YOUR INSTRUCTIONS :: Return, word for word, every line from the very start of the items through the line holding "collection date: 2012-11-07", with that line included.

DATASET EXCERPTS ::
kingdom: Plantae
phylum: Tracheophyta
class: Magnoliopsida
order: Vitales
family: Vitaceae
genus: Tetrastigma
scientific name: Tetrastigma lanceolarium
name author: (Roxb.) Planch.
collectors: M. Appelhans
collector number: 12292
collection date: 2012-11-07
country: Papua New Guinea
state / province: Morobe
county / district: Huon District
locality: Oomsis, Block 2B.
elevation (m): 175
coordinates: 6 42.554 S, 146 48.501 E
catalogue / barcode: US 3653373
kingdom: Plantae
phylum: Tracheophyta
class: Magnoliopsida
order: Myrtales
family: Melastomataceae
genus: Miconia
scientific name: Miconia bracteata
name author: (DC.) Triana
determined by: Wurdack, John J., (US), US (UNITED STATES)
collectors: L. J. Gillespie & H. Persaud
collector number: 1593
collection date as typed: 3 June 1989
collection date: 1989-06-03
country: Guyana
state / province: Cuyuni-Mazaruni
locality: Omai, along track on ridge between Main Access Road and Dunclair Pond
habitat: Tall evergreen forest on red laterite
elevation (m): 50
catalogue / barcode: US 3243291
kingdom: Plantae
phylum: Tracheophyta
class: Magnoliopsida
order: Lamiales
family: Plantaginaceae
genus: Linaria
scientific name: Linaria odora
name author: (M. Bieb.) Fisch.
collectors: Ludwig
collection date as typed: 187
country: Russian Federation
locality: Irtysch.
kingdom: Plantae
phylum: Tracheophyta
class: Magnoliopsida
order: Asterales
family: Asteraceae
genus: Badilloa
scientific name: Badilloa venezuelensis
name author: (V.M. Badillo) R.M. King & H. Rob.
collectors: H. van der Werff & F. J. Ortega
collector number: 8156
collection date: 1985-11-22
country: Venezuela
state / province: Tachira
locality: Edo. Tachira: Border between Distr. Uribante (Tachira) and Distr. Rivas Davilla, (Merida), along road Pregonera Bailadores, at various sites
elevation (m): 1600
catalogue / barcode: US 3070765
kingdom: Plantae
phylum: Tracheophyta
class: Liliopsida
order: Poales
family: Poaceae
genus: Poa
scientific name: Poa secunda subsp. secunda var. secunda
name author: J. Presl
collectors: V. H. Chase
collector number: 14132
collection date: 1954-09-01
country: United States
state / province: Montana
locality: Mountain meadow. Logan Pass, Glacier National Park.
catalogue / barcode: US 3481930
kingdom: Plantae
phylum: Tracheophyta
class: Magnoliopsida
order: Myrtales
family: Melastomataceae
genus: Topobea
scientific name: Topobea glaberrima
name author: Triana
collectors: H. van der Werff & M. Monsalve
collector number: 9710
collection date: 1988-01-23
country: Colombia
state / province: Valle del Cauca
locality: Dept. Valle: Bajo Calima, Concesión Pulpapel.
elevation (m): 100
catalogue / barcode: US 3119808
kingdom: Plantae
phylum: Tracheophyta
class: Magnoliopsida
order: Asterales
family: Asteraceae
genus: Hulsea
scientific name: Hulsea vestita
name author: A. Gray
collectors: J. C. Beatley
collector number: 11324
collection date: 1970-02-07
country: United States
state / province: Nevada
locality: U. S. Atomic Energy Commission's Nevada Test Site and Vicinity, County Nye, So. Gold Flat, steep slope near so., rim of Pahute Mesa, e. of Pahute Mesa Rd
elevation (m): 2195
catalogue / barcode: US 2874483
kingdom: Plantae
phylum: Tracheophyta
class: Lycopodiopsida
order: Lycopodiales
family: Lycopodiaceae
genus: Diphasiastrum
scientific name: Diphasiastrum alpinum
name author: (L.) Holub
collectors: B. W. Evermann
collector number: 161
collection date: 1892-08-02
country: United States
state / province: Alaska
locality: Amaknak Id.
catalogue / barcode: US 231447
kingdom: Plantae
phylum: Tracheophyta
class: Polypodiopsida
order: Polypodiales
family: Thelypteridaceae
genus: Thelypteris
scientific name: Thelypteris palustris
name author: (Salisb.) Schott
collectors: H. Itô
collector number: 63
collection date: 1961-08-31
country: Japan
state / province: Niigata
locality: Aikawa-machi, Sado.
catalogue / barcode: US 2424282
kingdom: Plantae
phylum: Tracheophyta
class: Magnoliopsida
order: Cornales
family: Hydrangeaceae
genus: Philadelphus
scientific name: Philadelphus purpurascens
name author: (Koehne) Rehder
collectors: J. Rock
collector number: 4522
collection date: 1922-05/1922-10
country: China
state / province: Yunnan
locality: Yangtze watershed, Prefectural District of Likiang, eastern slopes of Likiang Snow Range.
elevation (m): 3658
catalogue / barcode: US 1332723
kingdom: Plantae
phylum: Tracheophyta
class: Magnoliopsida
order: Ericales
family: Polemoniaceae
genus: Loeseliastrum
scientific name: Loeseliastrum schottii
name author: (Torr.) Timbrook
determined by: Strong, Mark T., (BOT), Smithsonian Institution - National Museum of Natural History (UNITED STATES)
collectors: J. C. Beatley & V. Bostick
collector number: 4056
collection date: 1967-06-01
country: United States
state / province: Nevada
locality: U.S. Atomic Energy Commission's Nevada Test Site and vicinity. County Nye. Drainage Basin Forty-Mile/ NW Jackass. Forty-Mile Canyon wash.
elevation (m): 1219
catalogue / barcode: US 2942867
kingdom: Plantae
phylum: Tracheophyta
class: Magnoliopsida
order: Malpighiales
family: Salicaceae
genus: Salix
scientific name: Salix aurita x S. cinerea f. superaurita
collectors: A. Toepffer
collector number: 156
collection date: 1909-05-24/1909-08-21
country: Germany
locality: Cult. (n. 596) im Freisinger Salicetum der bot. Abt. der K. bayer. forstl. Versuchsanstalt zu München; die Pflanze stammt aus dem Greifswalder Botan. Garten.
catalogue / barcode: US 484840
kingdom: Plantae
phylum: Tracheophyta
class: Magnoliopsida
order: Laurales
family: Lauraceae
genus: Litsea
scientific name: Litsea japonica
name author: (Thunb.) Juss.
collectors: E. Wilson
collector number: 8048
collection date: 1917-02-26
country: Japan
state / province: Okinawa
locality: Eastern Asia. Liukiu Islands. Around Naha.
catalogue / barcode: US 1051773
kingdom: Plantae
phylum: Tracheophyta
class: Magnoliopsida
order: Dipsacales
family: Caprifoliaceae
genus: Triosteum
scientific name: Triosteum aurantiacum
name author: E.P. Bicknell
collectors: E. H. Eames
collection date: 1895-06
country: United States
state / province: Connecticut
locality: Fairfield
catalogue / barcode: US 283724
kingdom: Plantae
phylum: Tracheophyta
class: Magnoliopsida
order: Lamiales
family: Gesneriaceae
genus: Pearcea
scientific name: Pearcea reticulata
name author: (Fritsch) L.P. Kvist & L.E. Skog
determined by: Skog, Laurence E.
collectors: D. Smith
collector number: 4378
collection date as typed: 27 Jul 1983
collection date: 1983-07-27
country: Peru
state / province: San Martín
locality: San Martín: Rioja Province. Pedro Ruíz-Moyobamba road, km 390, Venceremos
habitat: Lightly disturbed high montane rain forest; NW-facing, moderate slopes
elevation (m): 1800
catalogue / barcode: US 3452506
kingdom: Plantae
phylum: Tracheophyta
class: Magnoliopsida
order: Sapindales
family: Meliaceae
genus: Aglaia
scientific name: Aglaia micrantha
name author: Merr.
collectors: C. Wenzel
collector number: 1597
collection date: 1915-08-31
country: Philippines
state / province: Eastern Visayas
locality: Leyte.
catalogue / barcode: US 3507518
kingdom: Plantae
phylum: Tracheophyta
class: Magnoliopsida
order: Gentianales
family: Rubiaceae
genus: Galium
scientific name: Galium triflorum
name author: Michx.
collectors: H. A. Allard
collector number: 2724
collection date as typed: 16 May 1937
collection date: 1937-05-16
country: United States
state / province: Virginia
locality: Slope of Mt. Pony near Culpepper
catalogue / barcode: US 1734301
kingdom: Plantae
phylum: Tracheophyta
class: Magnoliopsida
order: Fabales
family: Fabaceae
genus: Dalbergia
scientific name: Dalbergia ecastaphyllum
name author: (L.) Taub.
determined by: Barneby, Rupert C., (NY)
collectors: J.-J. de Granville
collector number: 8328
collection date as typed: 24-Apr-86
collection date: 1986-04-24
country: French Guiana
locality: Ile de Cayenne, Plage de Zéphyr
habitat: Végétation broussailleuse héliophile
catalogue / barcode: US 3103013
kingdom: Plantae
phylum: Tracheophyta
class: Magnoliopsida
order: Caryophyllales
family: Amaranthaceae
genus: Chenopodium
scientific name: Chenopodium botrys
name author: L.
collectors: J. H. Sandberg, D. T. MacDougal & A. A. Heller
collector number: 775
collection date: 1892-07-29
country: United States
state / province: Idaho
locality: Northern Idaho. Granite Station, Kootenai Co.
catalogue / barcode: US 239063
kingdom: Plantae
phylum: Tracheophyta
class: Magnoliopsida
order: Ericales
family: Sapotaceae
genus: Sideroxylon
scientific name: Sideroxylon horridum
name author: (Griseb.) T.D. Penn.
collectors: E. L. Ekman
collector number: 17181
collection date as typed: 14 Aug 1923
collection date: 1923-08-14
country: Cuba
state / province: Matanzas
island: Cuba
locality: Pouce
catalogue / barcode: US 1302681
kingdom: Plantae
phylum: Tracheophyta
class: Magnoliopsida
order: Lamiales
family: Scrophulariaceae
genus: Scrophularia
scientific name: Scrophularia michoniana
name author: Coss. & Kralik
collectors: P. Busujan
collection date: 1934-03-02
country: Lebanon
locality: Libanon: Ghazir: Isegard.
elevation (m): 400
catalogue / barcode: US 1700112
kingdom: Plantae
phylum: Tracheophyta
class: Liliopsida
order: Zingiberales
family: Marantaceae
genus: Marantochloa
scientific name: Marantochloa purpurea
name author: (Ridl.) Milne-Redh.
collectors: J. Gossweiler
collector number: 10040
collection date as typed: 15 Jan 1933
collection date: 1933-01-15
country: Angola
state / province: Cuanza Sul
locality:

EXPECTED OUTPUT ::
kingdom: Plantae
phylum: Tracheophyta
class: Magnoliopsida
order: Vitales
family: Vitaceae
genus: Tetrastigma
scientific name: Tetrastigma lanceolarium
name author: (Roxb.) Planch.
collectors: M. Appelhans
collector number: 12292
collection date: 2012-11-07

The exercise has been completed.